Voor vrouwen is het belangrijk dat zij weten dat zij geen bezit zijn. En dat ze hulp kunnen krijgen als zij zo worden behandeld. ‘Vrouwen uit die culturen kennen de Nederlandse structuren niet, weten niet dat ze hulp kunnen krijgen. Er zijn wel sleutelfiguren die de wegen hier wel kennen en hen kunnen helpen. Wij gaan als Rooie Vrouwen bijvoorbeeld ook naar de moskeeën.’ Tempels weet uit haar werkervaring dat een imam soms bemiddelt.

Signalen herkennen

Iedereen zou signalen van vrouwenmishandeling moeten leren herkennen, vindt Tempels. ‘Een onderwijzer die kindermishandeling herkende door de blauwe plekken die zij opmerkte, had niet herkend dat een collega in eenzelfde situatie zat.’

Gendergelijkheid en signaalherkenning kunnen in een vak als maatschappijleer passen, oppert Tempels.

Signaalherkenning en gendergelijkheid opnemen in een vak als maatschappijleer is geen gek idee als je de factsheet Gendernormen en geweld onder jongeren uit 2020 van Atria en Rutgers bekijkt. Daaruit blijkt dat 13 procent van een groep jongens van mening is dat het slaan van zijn vriendin soms ‘noodzakelijk’ is om ‘respect af te dwingen’. Vier procent van de bevraagde meisjes is het daarmee eens, schrijft kennisinstituut Atria op haar website.

Tempels vindt het ook belangrijk dat de gemeente alle informatie op het gebied van preventie over het voetlicht brengt.

Ingrijpen

Wanneer het gaat om ingrijpen wijst Tempels op de bestuurlijke maatregelen die een burgemeester kan nemen. ‘Denk aan gebiedsverboden, een gedragsaanwijzing zoals een contactverbod en locatieverbod vanuit een tijdelijk huisverbod eventueel verlengen, tot aan de strafzaak.’

Tenslotte hamert zij erop dat een gedegen ketenaanpak nodig is. ‘Die bestaat wel, maar kan veel beter. Hier en in andere gemeenten. Ook moeten we nadenken over de strikte privacyregels. Die staan het delen van gegevens in de weg en daarmee ook het oplossen van een probleem.’
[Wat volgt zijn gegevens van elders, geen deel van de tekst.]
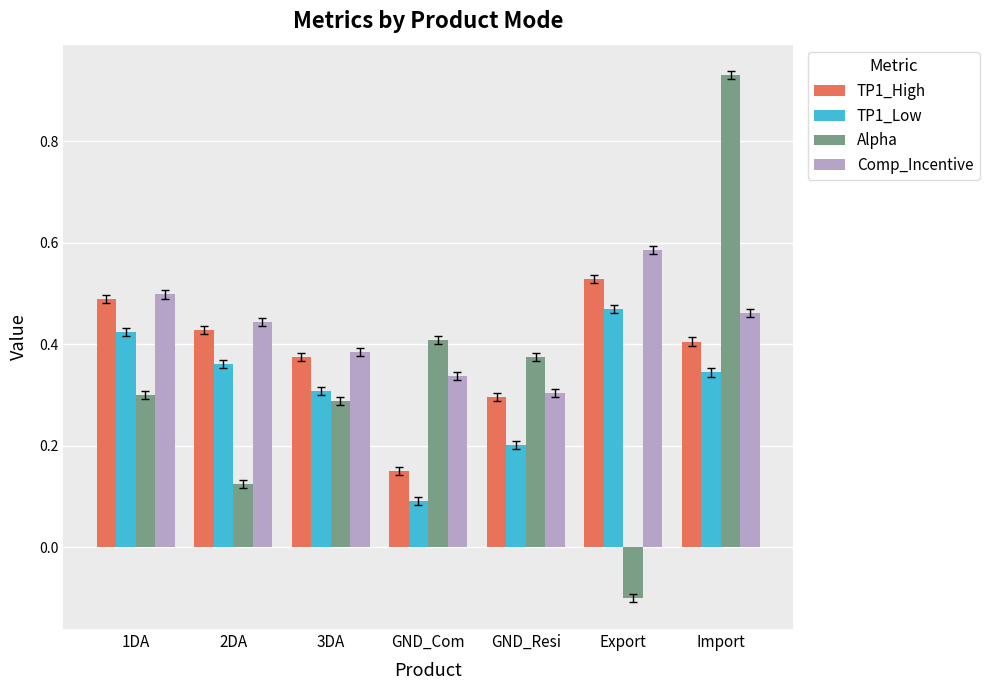

List the series in order of their peak value, lowest first.

TP1_Low, TP1_High, Comp_Incentive, Alpha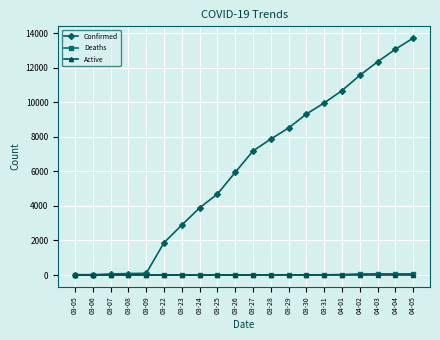

Between 03-28 and 04-04, which series saw the biggest shift?

Confirmed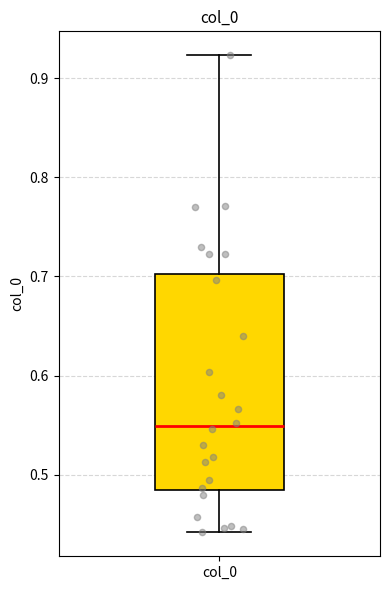

Read this box plot against the y-axis: the position of the median line, the range covered by the box, and the ends of both whiskers. The values are not printed on the chart, so give them approximately, as read against the axis.

median 0.55, box 0.48 to 0.70, whiskers 0.44 to 0.92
Dat geweld tegen vrouwen moet worden aangepakt, staat buiten kijf. Al was het alleen maar om de reden dat geweld tegen vrouwen een grote impact heeft op de maatschappij, betoogt Tempels. ‘Het veroorzaakt gezondheidsproblemen. Dat kost de samenleving veel geld. Bovenal heeft de overheid de plicht haar burgers te beschermen.’